Ms Bastock told the court how Raymond Barker moved into Weavers Court last summer after breaking his hip in a fall.

His son Martin, who has power of attorney and manages Mr Barker's finances, said he noticed large amounts of cash were going missing from his father's wallet.

The second time it happened, he told the care home and the police, who collaborated to record the bank note roll numbers and install a secret camera in the living room where the wallet was kept. Harris was caught on film and arrested on January 10.

She described her situation as 'quite stretched, especially coming up to Christmas', and told police she had spent the money on a food shop in Morrisons.

She said: 'People have been asking why I did it, and to be honest, I can't say. My head wasn't where it should have been.

'My water and mobile phone bills were due before I got paid and I knew I didn't have enough.

'I was called into the office and the officer introduced themselves straight away. All I could think about was letting my mum and my little one down.

'That was when I knew I needed help. I couldn't control the situation and I was trying to.'

In a statement read out to the court, the victim's son said: 'Raymond is a bright but frail 94-year-old who values his independence. He put his trust into strangers who frequently came into his home in order to care for him.'

Mr Barker also said that his father had been settling in well at Weavers Court until the arrest, and added: 'It caused him an enormous amount of stress and anxiety. It was a shock that this happened in his own home.

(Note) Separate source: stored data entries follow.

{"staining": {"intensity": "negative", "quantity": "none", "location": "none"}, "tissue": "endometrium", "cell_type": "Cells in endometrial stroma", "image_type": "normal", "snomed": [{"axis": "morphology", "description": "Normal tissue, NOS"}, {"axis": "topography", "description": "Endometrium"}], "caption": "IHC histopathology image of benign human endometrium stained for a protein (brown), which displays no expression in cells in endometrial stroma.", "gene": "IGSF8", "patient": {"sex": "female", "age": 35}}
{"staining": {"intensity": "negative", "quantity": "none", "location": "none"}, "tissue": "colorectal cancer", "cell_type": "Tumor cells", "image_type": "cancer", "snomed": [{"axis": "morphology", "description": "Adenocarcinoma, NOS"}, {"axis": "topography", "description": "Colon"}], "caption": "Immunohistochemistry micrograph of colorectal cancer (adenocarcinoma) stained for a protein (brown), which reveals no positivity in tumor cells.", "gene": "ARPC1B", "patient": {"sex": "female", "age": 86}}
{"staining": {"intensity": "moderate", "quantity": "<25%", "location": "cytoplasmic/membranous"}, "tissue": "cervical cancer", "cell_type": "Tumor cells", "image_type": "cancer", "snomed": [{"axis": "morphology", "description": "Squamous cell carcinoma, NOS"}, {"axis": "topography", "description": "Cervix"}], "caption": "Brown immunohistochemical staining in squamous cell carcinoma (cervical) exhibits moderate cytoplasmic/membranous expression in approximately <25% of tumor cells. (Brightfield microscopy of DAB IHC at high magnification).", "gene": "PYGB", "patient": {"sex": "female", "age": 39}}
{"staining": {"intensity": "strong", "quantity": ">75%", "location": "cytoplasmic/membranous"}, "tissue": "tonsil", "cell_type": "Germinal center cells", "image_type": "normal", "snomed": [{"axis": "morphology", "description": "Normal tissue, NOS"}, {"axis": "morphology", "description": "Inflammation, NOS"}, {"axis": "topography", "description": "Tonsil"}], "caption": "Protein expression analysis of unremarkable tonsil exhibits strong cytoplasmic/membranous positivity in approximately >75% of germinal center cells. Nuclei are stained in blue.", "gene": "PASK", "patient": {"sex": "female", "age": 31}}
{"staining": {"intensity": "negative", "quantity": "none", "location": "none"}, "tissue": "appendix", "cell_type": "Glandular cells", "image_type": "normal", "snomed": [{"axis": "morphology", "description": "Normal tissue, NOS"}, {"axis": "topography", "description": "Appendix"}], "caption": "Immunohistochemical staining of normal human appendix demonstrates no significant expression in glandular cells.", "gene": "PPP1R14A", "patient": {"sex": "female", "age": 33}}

'This has been such a stressful time for the family. We suspect if we had not caught her she would still be doing it.'

Harris did not come to court with legal assistance, but was advised to speak with a duty solicitor by the deputy judge.

When the court reconvened, duty solicitor Ralph Gillam said: 'She has expressed remorse to me. She stated that following her arrest she has regretted her actions every moment of every day.

'The combination of the move, caring for her mum and financial pressures really impaired her judgement in committing these offences.

'After her arrest she recognised that she needed help so she went to her GP, who increased her dose of citalopram. She's taken steps to address the problem.'

Mr Gillam said although Harris clearly breached her position of trust the court should consider suspending a prison sentence, in particular due to concerns about care for her 10-year-old.

Harris was granted unconditional bail until her case is heard again on April 9.